Even my mother's grandfather, my great grandfather from Alsace Lorraine, though the rest of the Roux family was from Selencourt, France, was in Teddy Roosevelt's Rough Riders. My great grandmother was so impressed when she saw him in uniform at the World's Fair in Chicago, she married him and they returned to Portage-la-Prairie, Manitoba.

My father's uncle, who was only 7 years older than my dad, and my dad was only 16, died as a prisoner of war of the Japanese during WWII. Their grandfather, though not in the military, had broken horses for the cavalry during WWI.
One of our MacNeills was in the Black Watch (Royal Highland Regiment) in Canada, but I couldn't ever track down who he was. Here is a picture showing some in a parade.

Farther back, some of my father's family fought during the Civil War. I'm not saying which side. :)
A Hessian mercenary on my mother's side, was brought over to fight the Patriots during the American Revolution. In fact 1/4 of the forces fighting the Patriots were Hessian mercenaries. But he was so against the war, he went AWOL, ended up in NY, married, and moved to Quebec where he served in the Canadian militia, along with a son, and a grandson.

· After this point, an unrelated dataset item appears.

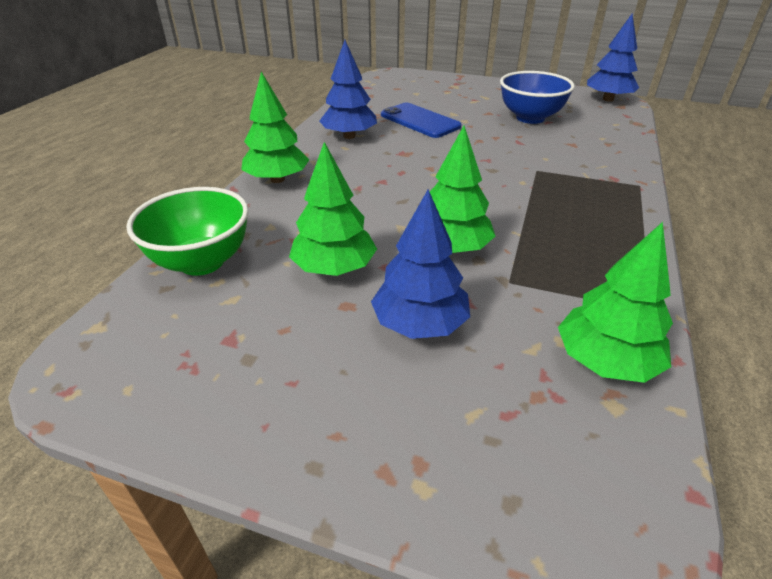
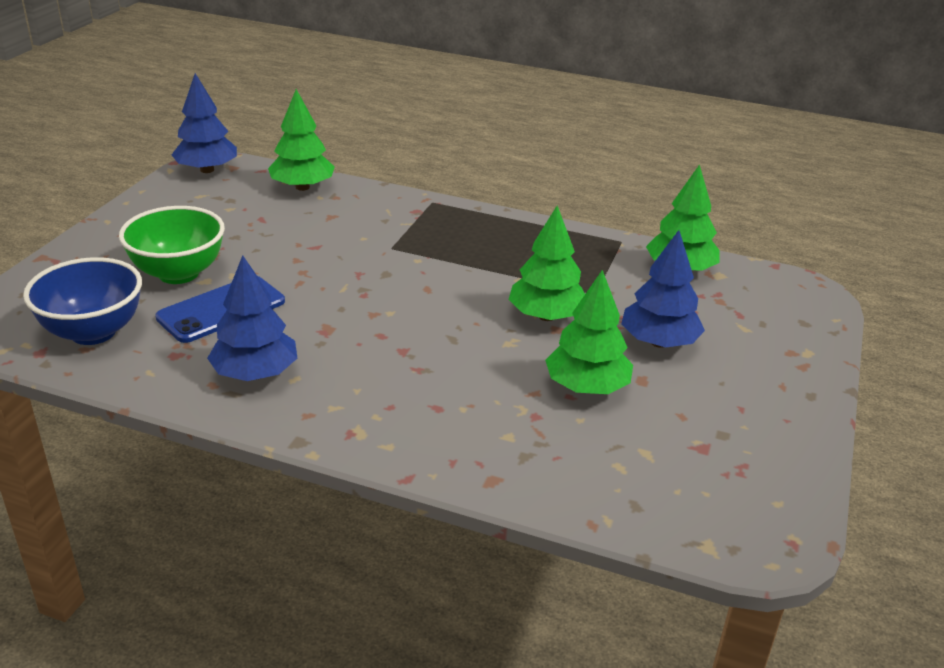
camera: 90 degrees left, 5 degrees down
(202, 262) = (585, 483): green bowl -> green bowl (178, 273)
(277, 179) = (386, 437): green tree -> green tree (302, 187)
(530, 118) = (245, 228): blue bowl -> blue bowl (93, 332)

The grandson was named George Washington Cramer in honor of George Washington, who the mercenary much admired.

I wish I could upload pictures of all the family in uniform--or at least some of them, but I don't have a scanner to do so. :( My grandmother had a picture of her father in his Teddy Roosevelt uniform while he posed with his rifle, but it wasn't passed down to us.
My son has followed in my family's footsteps and he is in the AF in navigator training currently.
Unfortunately the pictures I have of him in uniform are on the dead computer. So all I have to share is this one again! :)
So I wanted to thank all the veterans who went before us, those who are in currently, and those who will follow in our footsteps and pray to keep them safe.